INFORMATION SHOWN -
----------
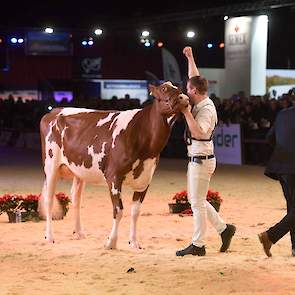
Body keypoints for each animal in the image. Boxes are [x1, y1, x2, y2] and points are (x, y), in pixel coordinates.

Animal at [38, 81, 190, 250]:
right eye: (164, 88)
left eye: (179, 88)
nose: (184, 98)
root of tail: (53, 111)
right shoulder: (114, 176)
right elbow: (119, 211)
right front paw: (111, 242)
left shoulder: (145, 180)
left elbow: (135, 212)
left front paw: (134, 242)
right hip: (50, 165)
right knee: (49, 199)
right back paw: (49, 237)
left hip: (79, 170)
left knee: (76, 199)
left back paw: (79, 233)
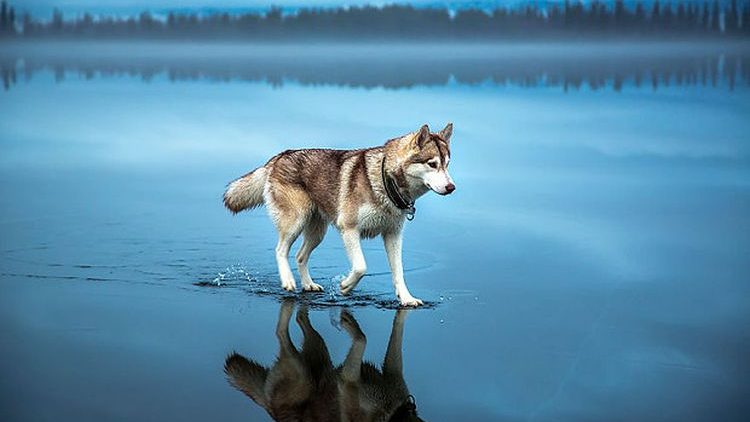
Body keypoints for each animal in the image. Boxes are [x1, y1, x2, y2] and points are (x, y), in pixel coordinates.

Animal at [223, 123, 456, 306]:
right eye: (432, 164)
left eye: (447, 165)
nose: (451, 187)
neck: (385, 180)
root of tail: (279, 156)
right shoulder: (349, 229)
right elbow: (361, 266)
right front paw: (345, 286)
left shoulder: (393, 235)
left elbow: (398, 271)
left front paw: (407, 299)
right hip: (295, 222)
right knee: (280, 250)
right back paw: (288, 281)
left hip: (317, 232)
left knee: (300, 256)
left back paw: (308, 285)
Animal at [223, 302, 424, 420]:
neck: (394, 413)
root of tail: (270, 409)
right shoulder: (347, 380)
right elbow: (362, 338)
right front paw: (349, 323)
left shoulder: (393, 372)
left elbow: (397, 330)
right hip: (303, 374)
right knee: (281, 331)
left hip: (319, 354)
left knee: (300, 318)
----------
With the images left out, set down each record exactly as it appears.

ANSWER SPACE -
Body keypoints for each animal in the image. Boxes are [x1, y1, x2, y2] and points are (x, y), in pixel coordinates.

Animal at [38, 81, 190, 250]:
right eye: (164, 88)
left eye: (179, 88)
nose: (184, 98)
root of tail: (53, 111)
right shoulder: (114, 176)
right elbow: (119, 211)
right front paw: (111, 242)
left shoulder: (145, 180)
left elbow: (135, 212)
left front paw: (134, 242)
right hip: (50, 165)
right knee: (49, 199)
right back paw: (49, 237)
left hip: (79, 170)
left knee: (76, 199)
left back paw: (79, 233)
Body keypoints for each animal in the image. Boxes are [x1, y1, x2, y2] and points are (x, y), in pixel coordinates.

Animal at [223, 123, 456, 306]:
right eye: (432, 164)
left eye: (447, 165)
nose: (451, 187)
neck: (385, 180)
root of tail: (279, 156)
right shoulder: (349, 229)
right elbow: (361, 266)
right front paw: (345, 286)
left shoulder: (393, 235)
left elbow: (398, 271)
left front paw: (407, 299)
right hip: (295, 222)
right knee: (280, 250)
right back paw: (288, 281)
left hip: (317, 232)
left knee: (300, 256)
left back paw: (308, 285)
Animal at [223, 302, 424, 420]:
neck: (394, 413)
root of tail: (270, 409)
right shoulder: (347, 380)
right elbow: (362, 338)
right front paw: (349, 323)
left shoulder: (393, 372)
left elbow: (397, 330)
right hip: (303, 374)
right knee: (281, 331)
left hip: (319, 354)
left knee: (300, 318)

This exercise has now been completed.